**PROBLEM TO WORK ON**
Would you set down the data that follows, word for word, without any pictures?

**INFORMATION SUPPLIED**

******************************

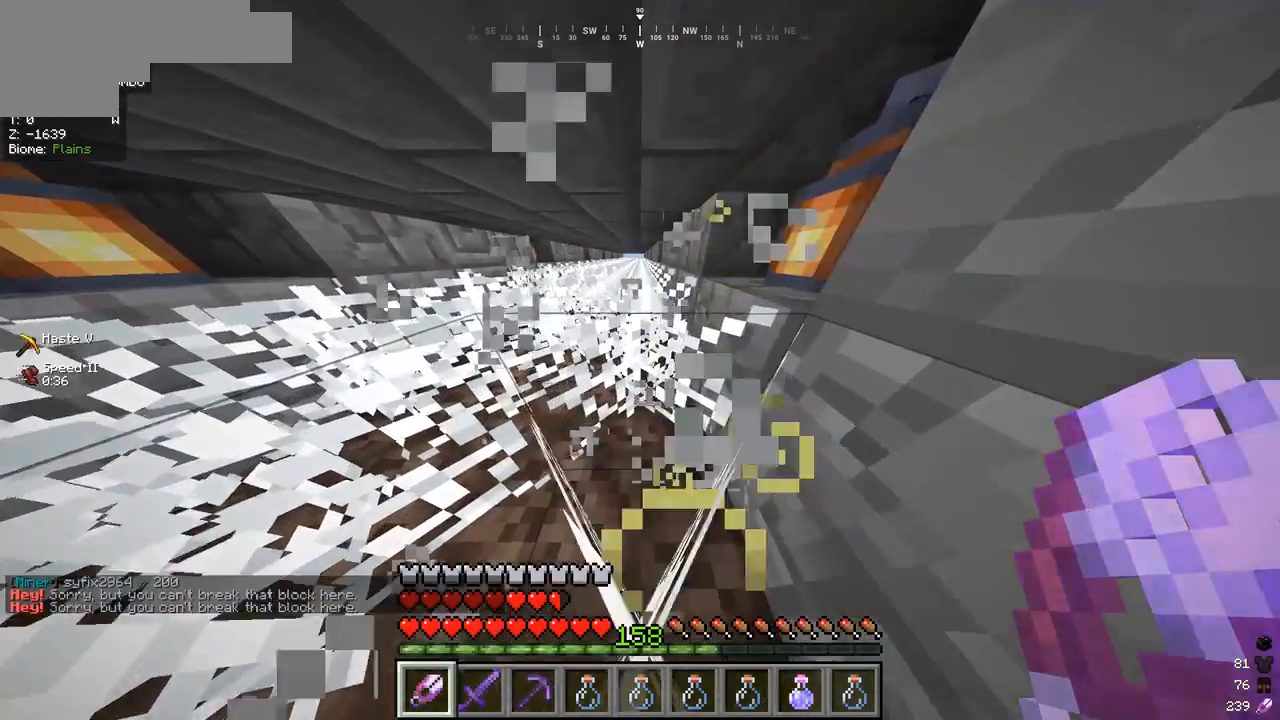
{"keys": [], "mouse": [], "events": []}
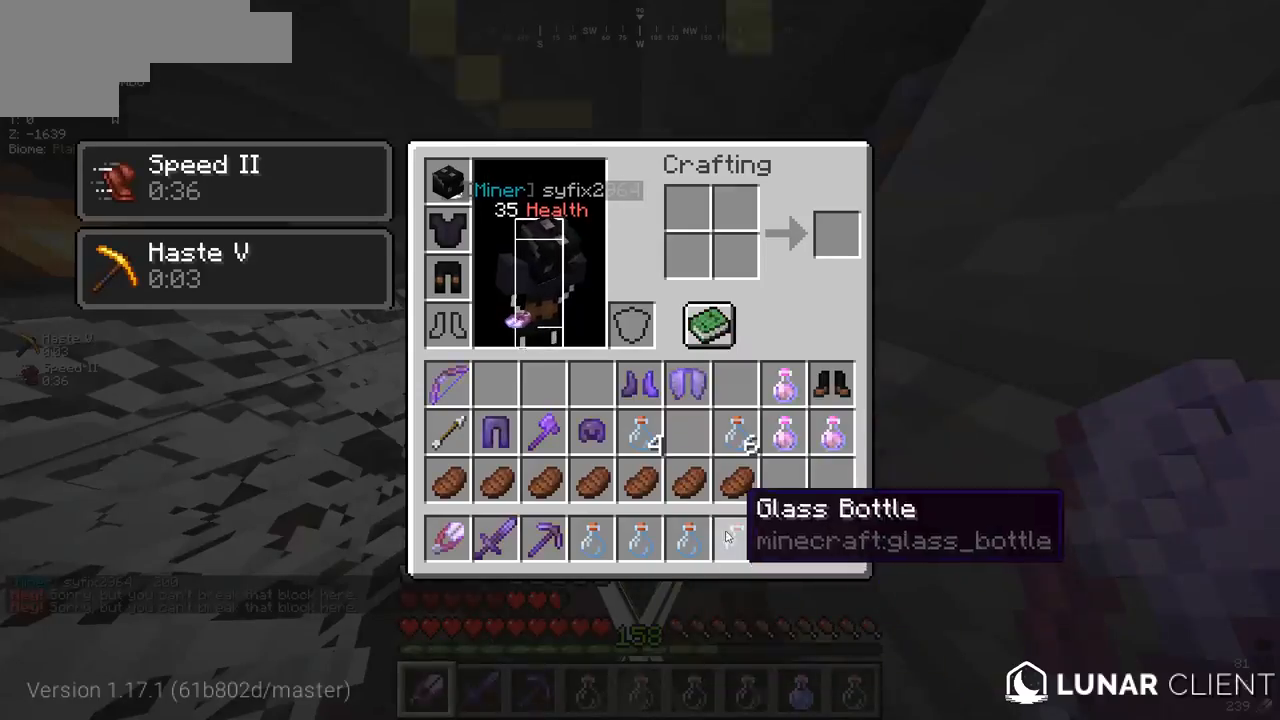
{"keys": [], "mouse": [], "events": []}
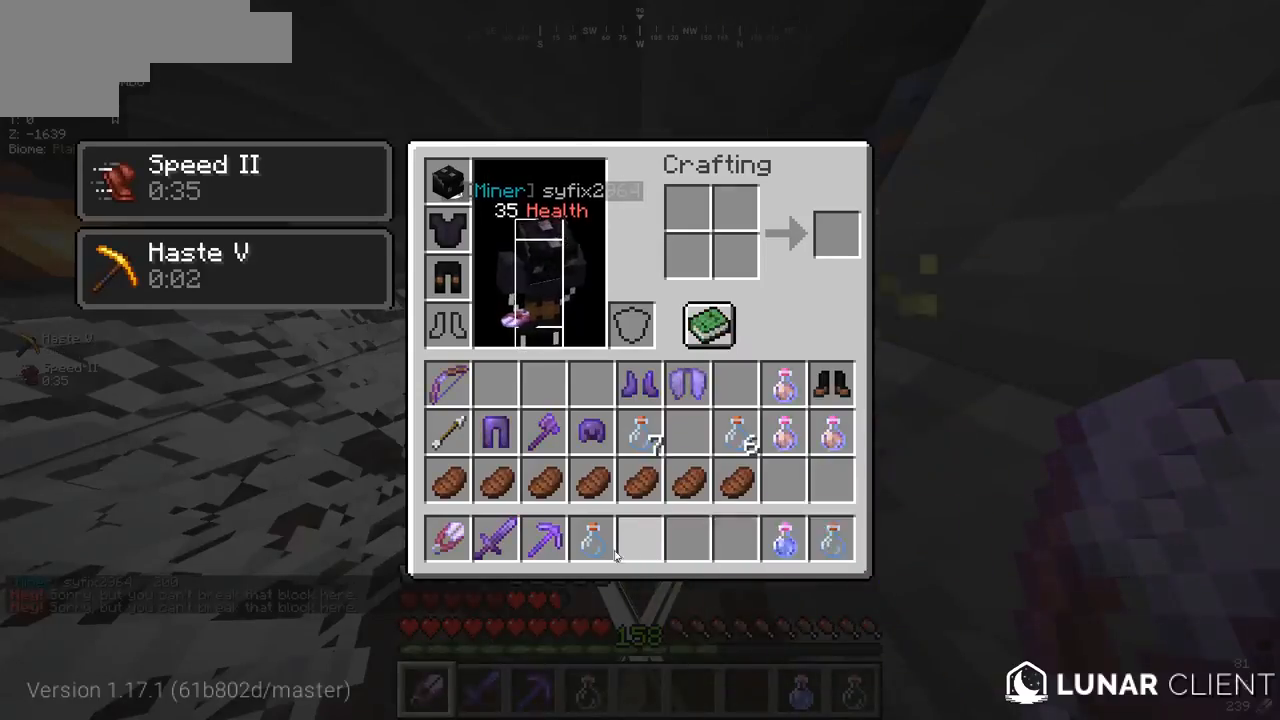
{"keys": [], "mouse": [], "events": []}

******************************

**ANSWER FOR THE TASK**
{"keys": [], "mouse": [], "events": []}
{"keys": [], "mouse": [], "events": []}
{"keys": [], "mouse": [], "events": []}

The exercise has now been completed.